### Direction:
Copy all of the lines below word for word, leaving out the pictures.
## Begin
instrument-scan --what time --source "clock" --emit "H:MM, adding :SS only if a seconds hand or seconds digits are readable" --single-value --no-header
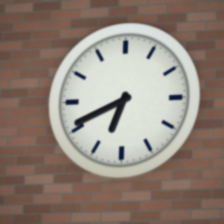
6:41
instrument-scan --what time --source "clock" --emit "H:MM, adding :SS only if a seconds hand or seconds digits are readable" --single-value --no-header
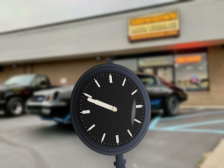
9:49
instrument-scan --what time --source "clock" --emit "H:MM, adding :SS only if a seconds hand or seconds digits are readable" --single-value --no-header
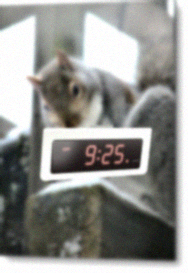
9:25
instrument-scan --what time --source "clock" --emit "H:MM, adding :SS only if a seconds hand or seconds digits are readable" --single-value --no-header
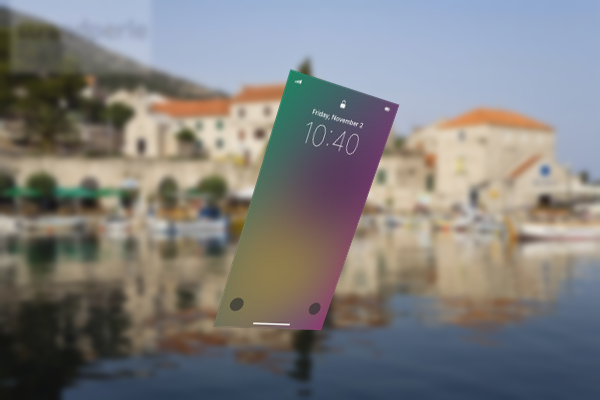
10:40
## End
### The completed task:
instrument-scan --what time --source "clock" --emit "H:MM, adding :SS only if a seconds hand or seconds digits are readable" --single-value --no-header
6:41
instrument-scan --what time --source "clock" --emit "H:MM, adding :SS only if a seconds hand or seconds digits are readable" --single-value --no-header
9:49
instrument-scan --what time --source "clock" --emit "H:MM, adding :SS only if a seconds hand or seconds digits are readable" --single-value --no-header
9:25
instrument-scan --what time --source "clock" --emit "H:MM, adding :SS only if a seconds hand or seconds digits are readable" --single-value --no-header
10:40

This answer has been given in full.